Problem: Does screaming effect your heart rate more than jumping when scared?
Hypothesis: Screaming takes a lot of energy and if all you do is jump backward when you get scared most of the energy created by your heart is stored and increases your heart rate dramatically, but when you scream you release most of that stored energy so that would still increase your heart rate but less than if you jumped.
Experiment
Materials
- Scary noise of some sort
- 3 or more masks
- Blindfold
- Different room
- Rolling chair
- Clean-up materials
Procedure
1. Put blindfold on
2. Roll chair to different room
3. Test heart rate
4. Scare the test subject
5. Test heart rate
6. Repeat with different test subject at least two times
7. Clean up
Variables
CV – The scare, the scream, the jumps, heart rate tests
IV – how test subjects react, how test subjects heart rate is
DV – scream or jump
Control – the average persons heart rate
Observation
Kendall
Going to chair – 56 per minute
Going into room – 60 per minute
Scary sound – 54 per minute
SCARE – 62 per minute
Jeremy
Going to chair - 62 per minute
Going into room – 68 per minute
Scary sound – 64 per minute
SCARE –68 per minute
Michael
Gong to chair- 84 per minute
Going into room – 66 per minute
Scary sound – 100 per minute
SCARE – 78 per minute
Alex G
Going to chair – 84 per minute
Going into room – 68 per minute
Scary noise – 90 per minutes
SCARE – 70 per minute
Kevin D
Going to chair – 72 per minute
Going into room – 56 per minute
Scary noise – 56 per minute
SCARE – 70 per minute
Carson
Going to chair- 60 per minute
Going into room- 42 per minute
Scary noise- 46 per minute
SCARE- 60 per minute
Sam S.

[Exercise data]
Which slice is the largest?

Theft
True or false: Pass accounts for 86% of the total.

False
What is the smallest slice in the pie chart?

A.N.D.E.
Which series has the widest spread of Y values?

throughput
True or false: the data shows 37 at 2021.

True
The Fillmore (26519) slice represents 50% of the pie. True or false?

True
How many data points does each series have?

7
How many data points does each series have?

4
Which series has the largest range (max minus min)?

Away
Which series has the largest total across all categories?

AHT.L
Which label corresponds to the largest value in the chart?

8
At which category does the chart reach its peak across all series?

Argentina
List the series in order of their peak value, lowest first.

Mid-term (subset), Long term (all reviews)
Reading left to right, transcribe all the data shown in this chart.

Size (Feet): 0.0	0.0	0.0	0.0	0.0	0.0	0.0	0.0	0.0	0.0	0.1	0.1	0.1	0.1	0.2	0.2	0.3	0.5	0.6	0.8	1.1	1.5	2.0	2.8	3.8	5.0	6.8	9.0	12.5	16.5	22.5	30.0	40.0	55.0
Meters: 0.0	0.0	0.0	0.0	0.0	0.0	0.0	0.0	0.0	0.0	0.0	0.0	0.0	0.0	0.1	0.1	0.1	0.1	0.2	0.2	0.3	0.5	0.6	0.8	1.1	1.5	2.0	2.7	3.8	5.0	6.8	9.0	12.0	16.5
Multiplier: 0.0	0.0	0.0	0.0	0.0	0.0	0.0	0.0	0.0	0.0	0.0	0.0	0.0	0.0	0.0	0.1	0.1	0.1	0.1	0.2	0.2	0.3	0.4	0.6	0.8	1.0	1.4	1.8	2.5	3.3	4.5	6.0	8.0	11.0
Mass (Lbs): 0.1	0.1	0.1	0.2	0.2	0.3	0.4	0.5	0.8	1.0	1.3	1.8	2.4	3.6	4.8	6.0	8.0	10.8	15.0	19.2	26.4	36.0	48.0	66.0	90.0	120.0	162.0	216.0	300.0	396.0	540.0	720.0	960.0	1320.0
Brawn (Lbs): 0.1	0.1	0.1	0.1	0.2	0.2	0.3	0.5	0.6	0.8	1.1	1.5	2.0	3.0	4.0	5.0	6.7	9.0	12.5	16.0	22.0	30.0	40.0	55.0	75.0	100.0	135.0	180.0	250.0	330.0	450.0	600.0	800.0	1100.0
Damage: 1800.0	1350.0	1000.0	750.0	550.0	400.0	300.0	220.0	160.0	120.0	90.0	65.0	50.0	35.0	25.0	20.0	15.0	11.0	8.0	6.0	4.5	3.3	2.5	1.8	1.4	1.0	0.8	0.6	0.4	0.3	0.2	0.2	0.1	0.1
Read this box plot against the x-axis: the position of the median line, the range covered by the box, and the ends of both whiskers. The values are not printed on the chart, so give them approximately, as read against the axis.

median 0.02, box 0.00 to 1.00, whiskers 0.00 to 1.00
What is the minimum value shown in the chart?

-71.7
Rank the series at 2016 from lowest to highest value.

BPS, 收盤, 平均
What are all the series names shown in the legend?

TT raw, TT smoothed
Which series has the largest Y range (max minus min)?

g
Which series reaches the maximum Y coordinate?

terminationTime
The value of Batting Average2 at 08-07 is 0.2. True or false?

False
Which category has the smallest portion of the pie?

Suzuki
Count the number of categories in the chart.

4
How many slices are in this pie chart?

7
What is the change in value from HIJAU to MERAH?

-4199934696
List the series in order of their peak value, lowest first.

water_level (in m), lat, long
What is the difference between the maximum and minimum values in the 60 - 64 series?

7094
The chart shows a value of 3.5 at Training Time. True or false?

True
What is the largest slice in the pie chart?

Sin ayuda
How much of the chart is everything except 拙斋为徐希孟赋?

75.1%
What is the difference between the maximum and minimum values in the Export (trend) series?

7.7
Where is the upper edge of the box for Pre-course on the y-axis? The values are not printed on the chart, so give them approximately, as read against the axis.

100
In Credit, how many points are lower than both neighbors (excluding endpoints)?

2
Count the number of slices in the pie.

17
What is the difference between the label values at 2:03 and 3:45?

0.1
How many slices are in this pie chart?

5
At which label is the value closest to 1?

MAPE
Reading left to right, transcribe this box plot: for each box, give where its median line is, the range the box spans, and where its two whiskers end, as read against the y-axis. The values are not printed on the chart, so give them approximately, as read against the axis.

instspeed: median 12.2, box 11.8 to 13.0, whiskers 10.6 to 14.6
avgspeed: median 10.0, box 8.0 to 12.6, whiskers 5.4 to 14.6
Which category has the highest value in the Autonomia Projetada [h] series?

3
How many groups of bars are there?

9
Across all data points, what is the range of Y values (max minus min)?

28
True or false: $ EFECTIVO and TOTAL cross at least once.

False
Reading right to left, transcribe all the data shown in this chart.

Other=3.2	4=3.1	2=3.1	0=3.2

[Description of the task]
Reproduce word for word the passage of the scream-versus-jump experiment above, from "Problem: Does screaming" to "if you jumped.".

[Solution to this task]
Problem: Does screaming effect your heart rate more than jumping when scared?
Hypothesis: Screaming takes a lot of energy and if all you do is jump backward when you get scared most of the energy created by your heart is stored and increases your heart rate dramatically, but when you scream you release most of that stored energy so that would still increase your heart rate but less than if you jumped.